In This Review
Democracy Rules

Democracy Rules

By Jan-Werner Müller

Farrar, Straus and Giroux, 2021, 256 pp.

Today’s antidemocratic leaders, like many of the fascists and authoritarians who caused havoc in the twentieth century, are using the tools and institutions of the democratic state to consolidate their power. A key to Hungarian Prime Minister Viktor Orban’s power grab, for example, was a change in civil service rules that allowed his party to place loyalists in supposedly nonpartisan government positions. Authoritarians also seek to gain control of the courts and intimidate the independent media (which they often deride as “the enemy of the people”).

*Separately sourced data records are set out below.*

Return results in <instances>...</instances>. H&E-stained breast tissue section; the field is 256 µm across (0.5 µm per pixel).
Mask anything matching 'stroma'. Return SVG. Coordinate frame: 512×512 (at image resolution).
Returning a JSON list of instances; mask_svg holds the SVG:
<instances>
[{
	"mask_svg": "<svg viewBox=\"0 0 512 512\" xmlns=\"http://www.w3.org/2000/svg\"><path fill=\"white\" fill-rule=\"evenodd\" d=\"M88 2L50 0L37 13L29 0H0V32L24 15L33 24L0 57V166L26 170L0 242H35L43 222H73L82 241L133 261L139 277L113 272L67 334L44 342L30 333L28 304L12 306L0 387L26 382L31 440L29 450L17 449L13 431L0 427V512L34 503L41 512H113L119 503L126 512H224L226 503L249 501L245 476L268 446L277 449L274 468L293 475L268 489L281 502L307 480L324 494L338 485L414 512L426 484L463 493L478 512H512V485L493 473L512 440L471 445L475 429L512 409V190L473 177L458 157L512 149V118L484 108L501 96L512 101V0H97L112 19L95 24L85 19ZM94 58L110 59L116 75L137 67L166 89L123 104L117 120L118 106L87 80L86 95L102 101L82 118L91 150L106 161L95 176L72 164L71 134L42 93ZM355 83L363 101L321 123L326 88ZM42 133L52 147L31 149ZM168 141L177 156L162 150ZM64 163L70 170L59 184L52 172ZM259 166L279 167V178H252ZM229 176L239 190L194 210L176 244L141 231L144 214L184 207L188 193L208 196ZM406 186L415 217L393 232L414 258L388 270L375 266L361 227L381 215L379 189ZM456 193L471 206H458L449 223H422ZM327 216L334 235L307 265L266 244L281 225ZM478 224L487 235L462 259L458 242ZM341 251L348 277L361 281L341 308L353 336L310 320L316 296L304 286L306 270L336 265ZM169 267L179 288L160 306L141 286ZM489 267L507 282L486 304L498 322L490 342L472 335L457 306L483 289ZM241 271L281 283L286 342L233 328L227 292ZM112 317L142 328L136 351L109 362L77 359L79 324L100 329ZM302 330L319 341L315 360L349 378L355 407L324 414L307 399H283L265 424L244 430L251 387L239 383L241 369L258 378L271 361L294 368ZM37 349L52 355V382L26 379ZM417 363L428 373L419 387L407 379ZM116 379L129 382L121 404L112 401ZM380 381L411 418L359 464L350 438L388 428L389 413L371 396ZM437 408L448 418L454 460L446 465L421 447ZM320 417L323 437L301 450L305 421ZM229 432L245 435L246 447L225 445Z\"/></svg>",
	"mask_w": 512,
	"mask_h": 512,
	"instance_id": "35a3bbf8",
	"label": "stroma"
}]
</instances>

But as Müller argues in this important book, the forms of popular authoritarianism seen recently in Brazil, Hungary, India, Poland, and the United States constitute a threat to democracy but do not herald a return to the fascism of the 1930s. With today’s authoritarian regimes, there is not the mass mobilization and militarization of societies, the glorification of violence, or the remaking of populations along racial lines that was seen in mid-twentieth-century fascist states. Müller argues that the genius of democracy is its constitutional principles, which offer a road back from populist authoritarianism. First and foremost is the nonnegotiable claim that the government cannot deny the standing of particular citizens as free and equal members of the polity. A newly elected leader cannot use the military to punish his rivals or use the tax system to destroy the opposition party. Losers accept their losses, with the understanding that they are limited and temporary. In elegant and incisive terms, the book makes clear that proponents of liberal democracy must reclaim fundamental democratic principles and values.